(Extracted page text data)
===

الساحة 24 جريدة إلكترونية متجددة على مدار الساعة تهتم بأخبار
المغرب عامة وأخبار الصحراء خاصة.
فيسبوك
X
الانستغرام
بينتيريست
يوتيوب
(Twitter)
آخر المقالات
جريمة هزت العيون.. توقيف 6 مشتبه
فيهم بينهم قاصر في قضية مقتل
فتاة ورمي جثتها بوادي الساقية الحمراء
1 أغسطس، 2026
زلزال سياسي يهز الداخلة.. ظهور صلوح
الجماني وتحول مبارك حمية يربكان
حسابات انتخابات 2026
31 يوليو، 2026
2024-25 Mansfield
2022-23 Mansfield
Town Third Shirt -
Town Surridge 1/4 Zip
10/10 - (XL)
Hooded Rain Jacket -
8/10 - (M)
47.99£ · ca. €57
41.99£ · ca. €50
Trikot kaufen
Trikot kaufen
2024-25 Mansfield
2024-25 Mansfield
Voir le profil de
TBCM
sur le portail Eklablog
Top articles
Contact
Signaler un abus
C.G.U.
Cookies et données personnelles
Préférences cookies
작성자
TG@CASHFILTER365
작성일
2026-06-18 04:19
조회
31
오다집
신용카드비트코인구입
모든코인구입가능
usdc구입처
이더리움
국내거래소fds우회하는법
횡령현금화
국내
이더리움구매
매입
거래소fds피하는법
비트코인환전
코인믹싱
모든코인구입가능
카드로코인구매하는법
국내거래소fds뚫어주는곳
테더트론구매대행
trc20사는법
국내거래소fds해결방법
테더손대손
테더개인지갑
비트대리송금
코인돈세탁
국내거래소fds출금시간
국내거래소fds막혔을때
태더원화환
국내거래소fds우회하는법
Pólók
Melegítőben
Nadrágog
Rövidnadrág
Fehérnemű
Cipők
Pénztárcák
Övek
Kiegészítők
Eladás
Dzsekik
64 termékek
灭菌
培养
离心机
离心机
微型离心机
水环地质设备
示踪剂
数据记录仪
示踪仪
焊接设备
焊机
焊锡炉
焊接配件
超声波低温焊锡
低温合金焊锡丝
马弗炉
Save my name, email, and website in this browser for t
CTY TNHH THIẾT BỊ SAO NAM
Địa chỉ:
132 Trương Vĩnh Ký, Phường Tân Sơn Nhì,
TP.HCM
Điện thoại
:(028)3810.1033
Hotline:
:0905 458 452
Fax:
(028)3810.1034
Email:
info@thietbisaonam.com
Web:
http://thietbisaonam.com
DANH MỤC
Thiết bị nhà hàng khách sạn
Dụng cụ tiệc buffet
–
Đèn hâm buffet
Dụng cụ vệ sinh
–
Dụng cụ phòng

===

» Your assignment
Each entry above must be repeated word for word.

» Response to this task
الساحة 24 جريدة إلكترونية متجددة على مدار الساعة تهتم بأخبار
المغرب عامة وأخبار الصحراء خاصة.
فيسبوك
X
الانستغرام
بينتيريست
يوتيوب
(Twitter)
آخر المقالات
جريمة هزت العيون.. توقيف 6 مشتبه
فيهم بينهم قاصر في قضية مقتل
فتاة ورمي جثتها بوادي الساقية الحمراء
1 أغسطس، 2026
زلزال سياسي يهز الداخلة.. ظهور صلوح
الجماني وتحول مبارك حمية يربكان
حسابات انتخابات 2026
31 يوليو، 2026
2024-25 Mansfield
2022-23 Mansfield
Town Third Shirt -
Town Surridge 1/4 Zip
10/10 - (XL)
Hooded Rain Jacket -
8/10 - (M)
47.99£ · ca. €57
41.99£ · ca. €50
Trikot kaufen
Trikot kaufen
2024-25 Mansfield
2024-25 Mansfield
Voir le profil de
TBCM
sur le portail Eklablog
Top articles
Contact
Signaler un abus
C.G.U.
Cookies et données personnelles
Préférences cookies
작성자
TG@CASHFILTER365
작성일
2026-06-18 04:19
조회
31
오다집
신용카드비트코인구입
모든코인구입가능
usdc구입처
이더리움
국내거래소fds우회하는법
횡령현금화
국내
이더리움구매
매입
거래소fds피하는법
비트코인환전
코인믹싱
모든코인구입가능
카드로코인구매하는법
국내거래소fds뚫어주는곳
테더트론구매대행
trc20사는법
국내거래소fds해결방법
테더손대손
테더개인지갑
비트대리송금
코인돈세탁
국내거래소fds출금시간
국내거래소fds막혔을때
태더원화환
국내거래소fds우회하는법
Pólók
Melegítőben
Nadrágog
Rövidnadrág
Fehérnemű
Cipők
Pénztárcák
Övek
Kiegészítők
Eladás
Dzsekik
64 termékek
灭菌
培养
离心机
离心机
微型离心机
水环地质设备
示踪剂
数据记录仪
示踪仪
焊接设备
焊机
焊锡炉
焊接配件
超声波低温焊锡
低温合金焊锡丝
马弗炉
Save my name, email, and website in this browser for t
CTY TNHH THIẾT BỊ SAO NAM
Địa chỉ:
132 Trương Vĩnh Ký, Phường Tân Sơn Nhì,
TP.HCM
Điện thoại
:(028)3810.1033
Hotline:
:0905 458 452
Fax:
(028)3810.1034
Email:
info@thietbisaonam.com
Web:
http://thietbisaonam.com
DANH MỤC
Thiết bị nhà hàng khách sạn
Dụng cụ tiệc buffet
–
Đèn hâm buffet
Dụng cụ vệ sinh
–
Dụng cụ phòng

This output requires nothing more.